Slightly less worrisome that the offense isn’t all that great right now. 4.5 runs a game during the month of May might not sound so bad, but the dead spots in the lineup are offsetting some stellar performances. Having perhaps his best season in a career of best seasons, Mike Trout posted a 1.205 OPS in May, and Andrelton Simmons hit .352/.413/.472 as he continues to push for top slot as the best shortstop in the American League.

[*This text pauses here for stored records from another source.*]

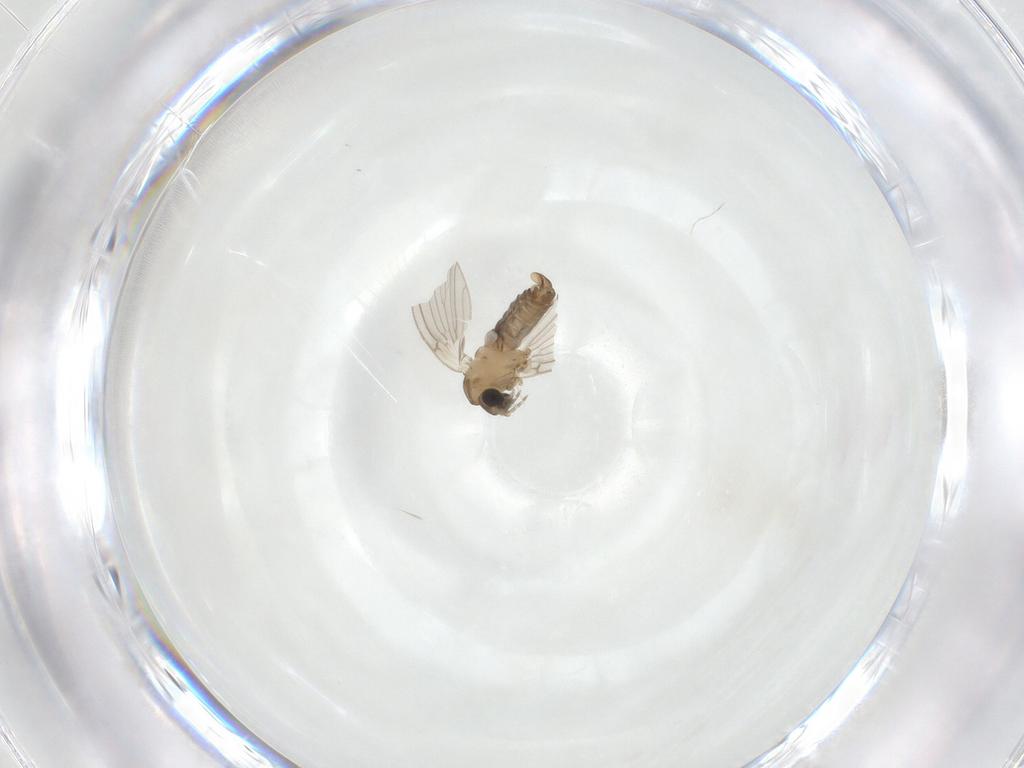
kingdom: Animalia
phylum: Arthropoda
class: Insecta
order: Diptera
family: Psychodidae
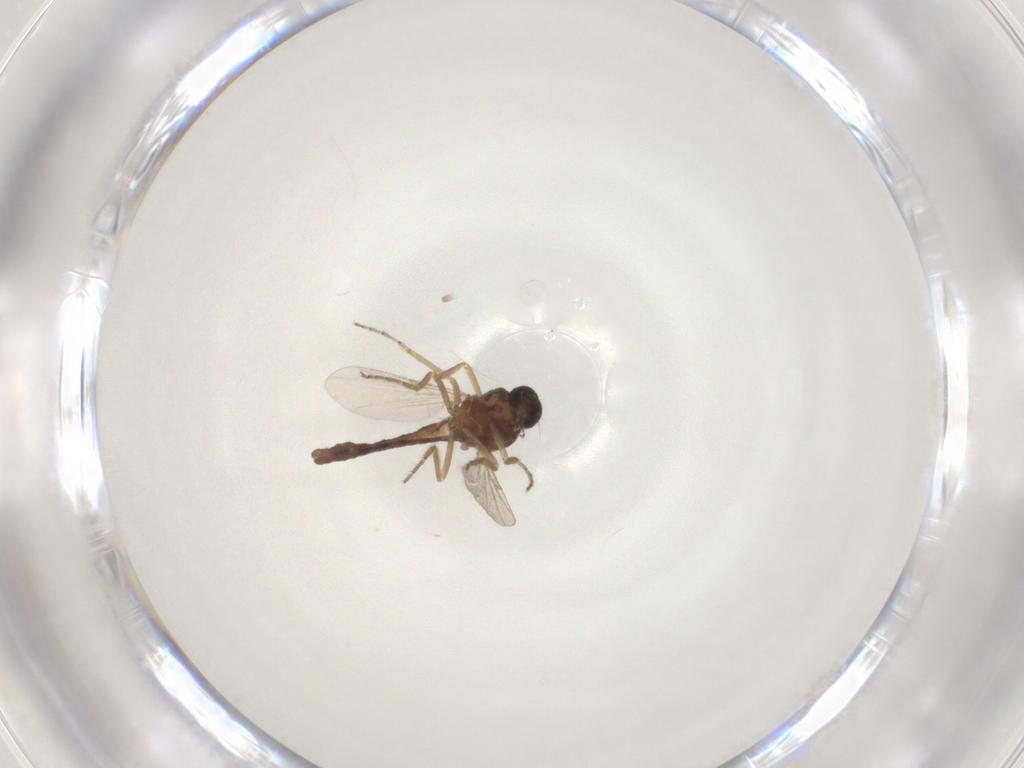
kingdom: Animalia
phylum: Arthropoda
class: Insecta
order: Diptera
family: Ceratopogonidae
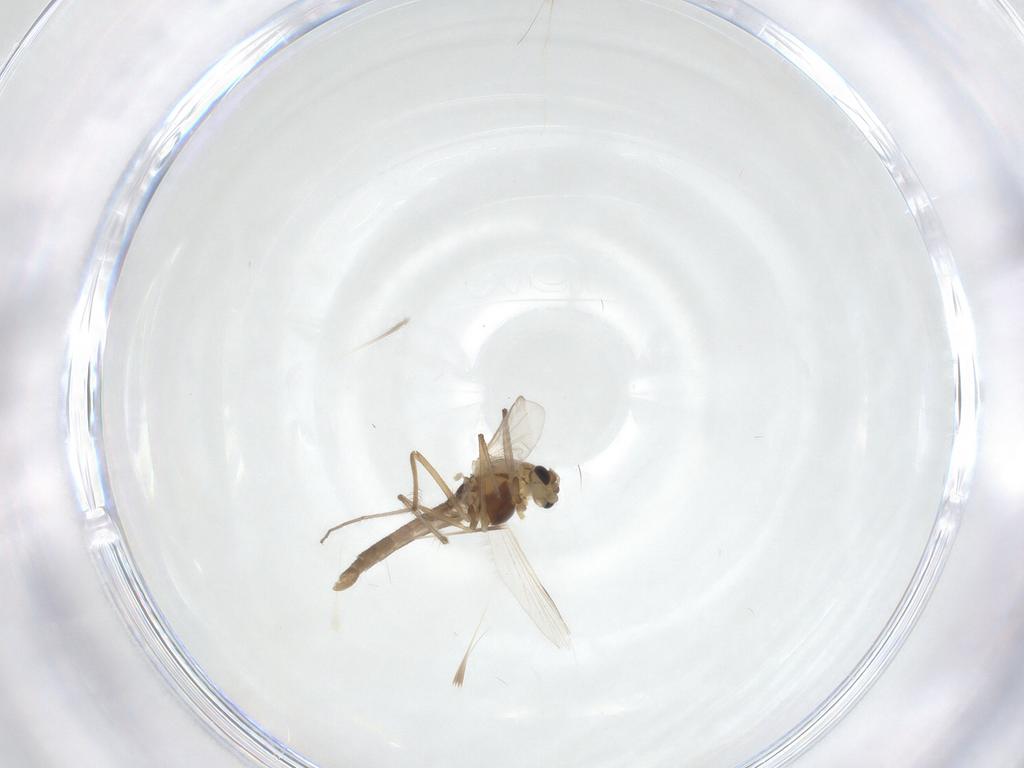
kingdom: Animalia
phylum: Arthropoda
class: Insecta
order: Diptera
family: Chironomidae
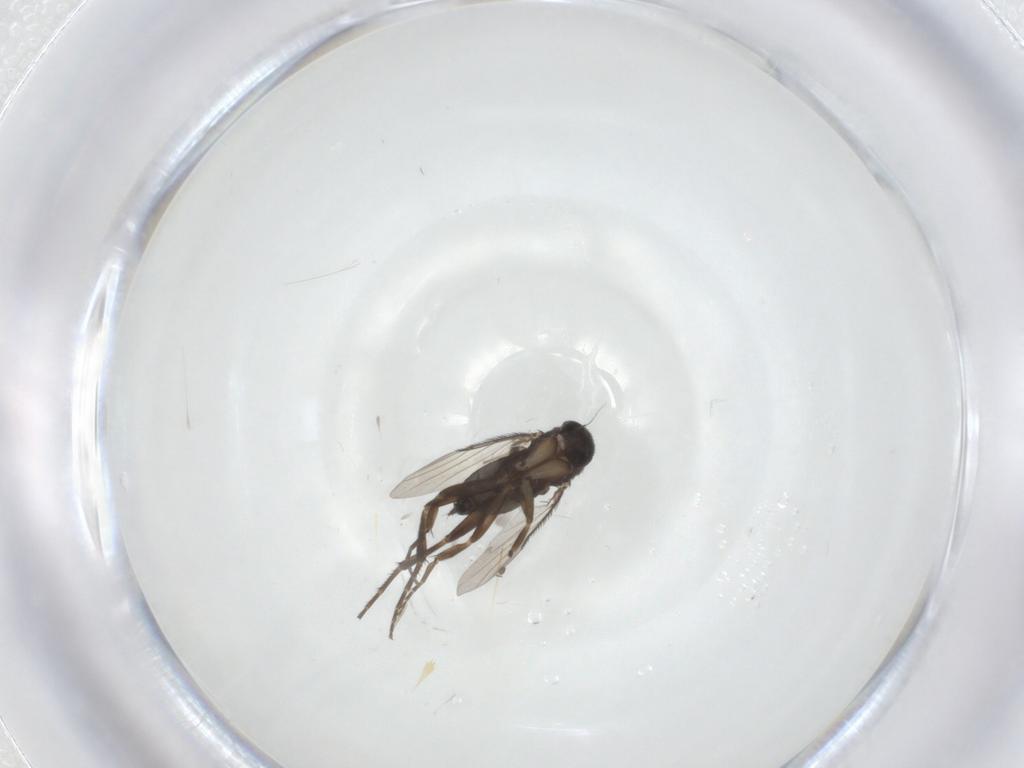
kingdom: Animalia
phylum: Arthropoda
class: Insecta
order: Diptera
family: Phoridae
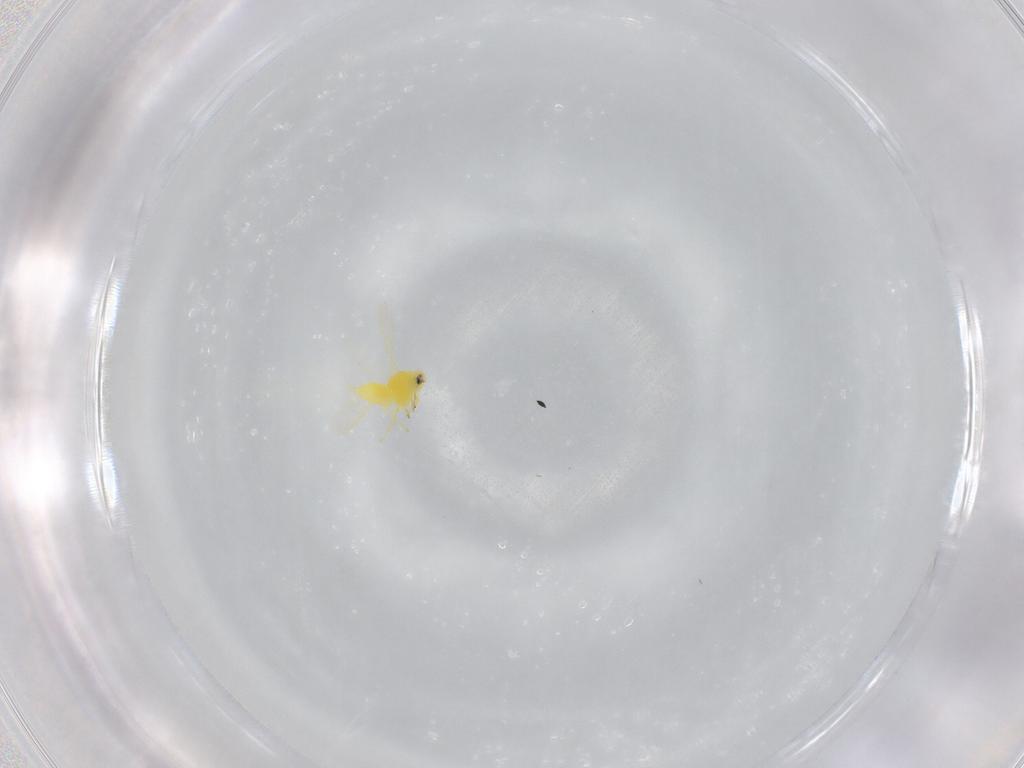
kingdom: Animalia
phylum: Arthropoda
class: Insecta
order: Hemiptera
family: Aleyrodidae
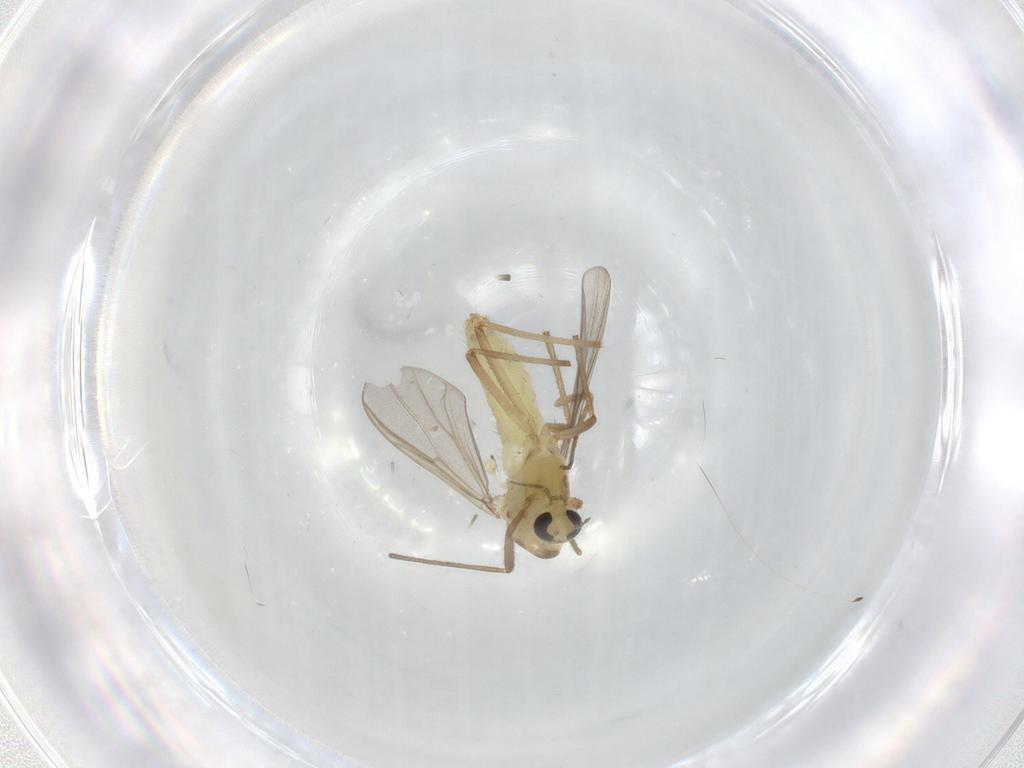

As good as those guys are, they can’t compete with how bad Kole Calhoun is, because Kole Calhoun is HISTORICALLY BAD. His .108 batting average (8-74) came with exactly one extra-base hit, and he tallied one whole RBI the entire month. Ian Kinsler and Albert Pujols pitched in with soft May production as well. Sprinkling in weak spots throughout the lineup mitigated a lot of what Trout, Simmons, and Ohtani did that were good.
What does all this mean for June? About as much as April meant to May: in other words, nothing. Instead of a schedule that includes Seattle, Colorado, Houston and the Yankees, the Angels will start June with a stretch of games against the Rangers, Royals, and Twins, all sub-.500 teams. It’s a chance to get straight, get healthy, and get back on track. Postmortems are for the dead, and this season has only just begun.